Não tenho ideia. Faz-me ficar mais alerta para o inglês. Quando pego numa palavra em alemão vejo a relação que ela tem com outra palavra em inglês. Isso aprofunda o meu entendimento e a relação com a minha língua. Além disso, não estou bem certa da influência. Acho que ler outros escritores nas suas próprias línguas me dá uma visão global diferente de como se pode escrever. Não me limito ao ponto de vista americano ou ao ponto de vista inglês. Dá-me uma maior abrangência.
Há uma perspectiva americana de fazer literatura?
Talvez não. É difícil de generalizar. Há tantas Américas e escritores americanos tão diferentes. Talvez essa multiplicidade. Eu sempre me rebelei e rebelarei contra qualquer tipo de isolamento, ou seja uma perspectiva americano-centrista, qualquer postura que ache que as culturas distantes da americana são menos importantes.
Não falta quem a ache próxima da chamada literatura europeia. O que acha disso?
E o que é isso também? Não sei. Durante algum tempo muitos críticos localizavam-me na Europa. Como se o meu trabalho pudesse ter sido escrito numa outra língua e depois traduzido para inglês, uma apreciação que não me agrada particularmente. Mas houve um crítico que não apenas me colocou entre os escritores decisivos para a história da literatura americana como me considerou dos inventores ou artífices dessa literatura. Fiquei muito feliz por ser recolocada na América. Eu sou americana e gosto de ser identificada com o meu país. Acho que o facto de me ligarem a outras culturas ou o modo como as outras culturas me afectam tem que ver com a minha longa experiência como tradutora. Nesse campo parte da minha cabeça está na Europa.
A escrita aconteceu na sua vida depois da música.

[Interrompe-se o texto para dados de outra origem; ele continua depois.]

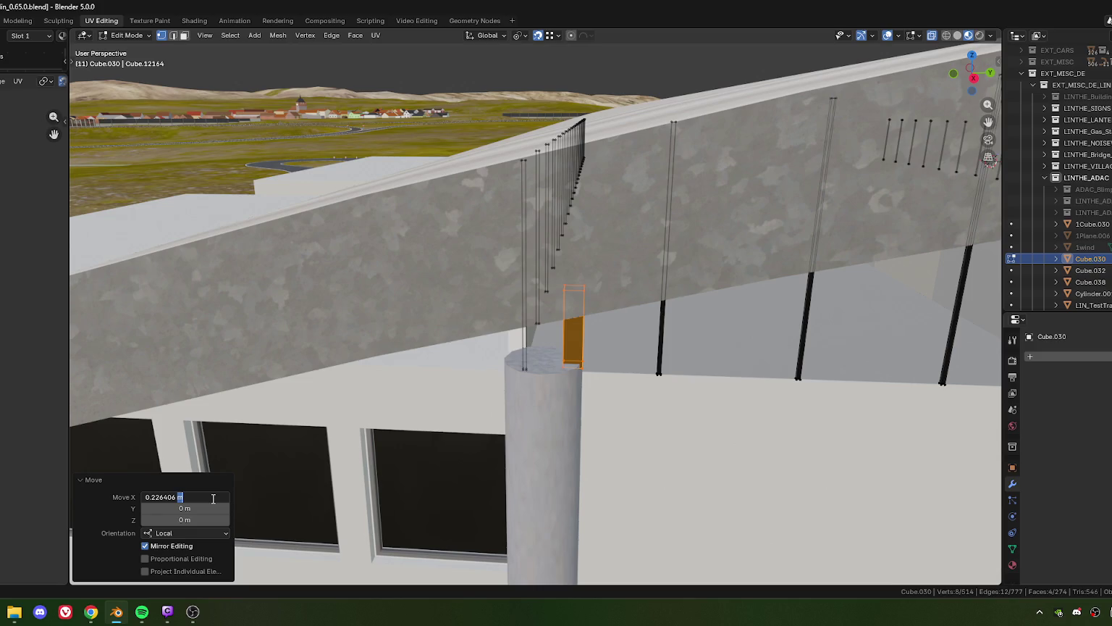
pyautogui.press('Return')
# - Orbit to a frontal view of the building and return to Object Mode
pyautogui.scroll(-3)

Eu gostava muito de música, mas isso não significa que algum tinha tivesse sonhado em fazer da música a minha profissão. Muitos escritores já escreviam quando eram crianças e o que mais gostavam era de irem para o quarto escrever, trabalhar no seu romance (risos). Eu não era um deles. A minha actividade preferida era tocar piano, ouvir música.
Os seus pais escreviam.
Sim, eram os dois escritores e isso estava sempre nas conversas. No liceu comecei a ter um diário. Tinha uns 12 anos. Aquela coisa muito convencional: um tio oferecer um diário à menina no aniversário. E resolvi escrever. Comecei de forma muito irregular mas pouco depois já tinha cadernos com notas, enchia blocos. A escrita despertou nesses anos e nunca mais me abandonou.
E, enquanto adulta, andou sempre a par com a tradução.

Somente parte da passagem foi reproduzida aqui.